The Wrong War to Start

The Prohibition on drugs (cleverly declared a “war” by President Nixon in 1970) has failed to meet a single one of its stated goals. After four decades and a trillion tax dollars, after 39-million arrests for nonviolent drug offenses, after quadrupling our prison population to 2.3 million, drugs today are cheaper, more widely used and more potent than they were when I began buying them as an undercover officer at the beginning of this fruitless effort. Most ominously, it is now easier for our children to buy illegal drugs than it is to buy beer or cigarettes. In a time when the US economy is tanking, when my local police force is being cut back by 9 per cent because of national and state deficits, Harvard University economist Jeffrey Miron has just published a study at www.WeCanDoItAgain.com, which finds that ending drug prohibition would boost America’s economy by $76.8 billion a year.

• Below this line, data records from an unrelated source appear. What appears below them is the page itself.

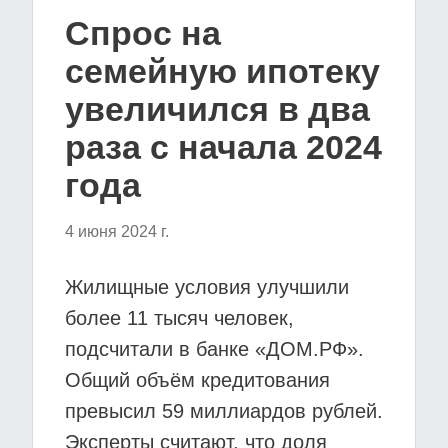
Спрос на
семейную ипотеку
увеличился в два
раза с начала 2024
года
4 июня 2024 г.
Жилищные условия улучшили
более 11 тысяч человек,
подсчитали в банке «ДОМ.РФ».
Общий объём кредитования
превысил 59 миллиардов рублей.
Эксперты считают, что доля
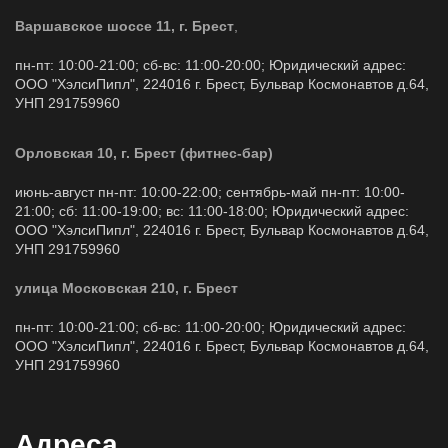
Варшавское шоссе 11, г. Брест
,
пн-пт: 10:00-21:00; сб-вс: 11:00-20:00; Юридический адрес:
ООО "ХэлсиПипл", 224016 г. Брест, Бульвар Космонавтов д.64,
УНП 291759960
Орловская 10, г. Брест (фитнес-бар)
июнь-август пн-пт: 10:00-22:00; сентябрь-май пн-пт: 10:00-
21:00; сб: 11:00-19:00; вс: 11:00-18:00; Юридический адрес:
ООО "ХэлсиПипл", 224016 г. Брест, Бульвар Космонавтов д.64,
УНП 291759960
улица Московская 210, г. Брест
пн-пт: 10:00-21:00; сб-вс: 11:00-20:00; Юридический адрес:
ООО "ХэлсиПипл", 224016 г. Брест, Бульвар Космонавтов д.64,
УНП 291759960
Адреса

Our police and prison system should protect us from one another, not from our own flawed choices. Drug use, as dangerous, shortsighted, and self-destructive as it is, does not necessarily make a person evil, threatening or in need of forced “treatment.” The idea that we can create drug-free national borders, states or schools when we can’t keep drugs out of maximum security prisons should end this debate; but some people, especially those whose livelihoods depend on the prohibition approach, can’t get enough of this “fix.”

Any prohibition on desired (and sometimes medicinally necessary) substances not only fails to prevent their use over time but also distorts users, making countless “criminals” out of otherwise law-abiding individuals. Police involvement actually creates the threat that is then used to justify more police involvement or forced treatment. It is a self-feeding, self-justifying circle not amenable to tinkering.

It needs to be replaced by a system of controlled regulation.

Instead of being demonized, these dangerous drugs need to be legalized so we can take control away from the sales-hungry street dealers, international cartels, and terrorists that control them. These parasitic creations of Prohibition will dry up when we end the war on drugs.

Photo of crack cocaine

Photo of crack cocaine

In 1994, the Swiss decided to help their young people by treating heroin addiction as a health matter rather than a crime problem. They set up a pilot program of clinics where heroin users could inject that drug up to three times a day under medical supervision — government issued and on a sliding scale but free for those with no money.

The amazing outcomes of that policy were reported in a 10-year study published by the medical journal, The Lancet: not a single overdose death; rates of AIDS and hepatitis dropped to the lowest in Europe; crime was cut by 60 per cent; and projected cases of new heroin users in Zurich declined by 82 per cent.

A policy that reduces death, disease, crime and addiction—what could be better?

At the end of 2008 the citizens of Switzerland agreed in a referendum vote to make this a permanent policy.

I represent Law Enforcement Against Prohibition (leap.cc), a 10,000-member, educational nonprofit created and lead by former drug-warriors who call for legalized regulation of all drugs. The police, judges, and prosecutors of LEAP don’t want to see one additional drug abuser in the world but we understand this simple fact: the more dangerous the drug, the more important it is to legalize it, because nothing can be regulated and controlled when it is illegal.

————

Jack Cole as a young cop

As a young police officer, Jack Cole often worked tirelessly to pursue drug offenders
Coutesy Jack Cole


Jack A. Cole retired as a Detective Lieutenant after a 26-year career with the New Jersey State Police. For 12 of those years Cole worked as an undercover narcotics officer. His investigations spanned the spectrum of possible cases, from street drug users and mid-level drug dealers in New Jersey to international “billion-dollar” drug trafficking organizations. A national and international speaker, Cole has taught courses to police recruits and veteran officers on ethics, integrity, moral decision-making, and the detrimental effects of racial profiling. He is cofounder and executive director of LEAP.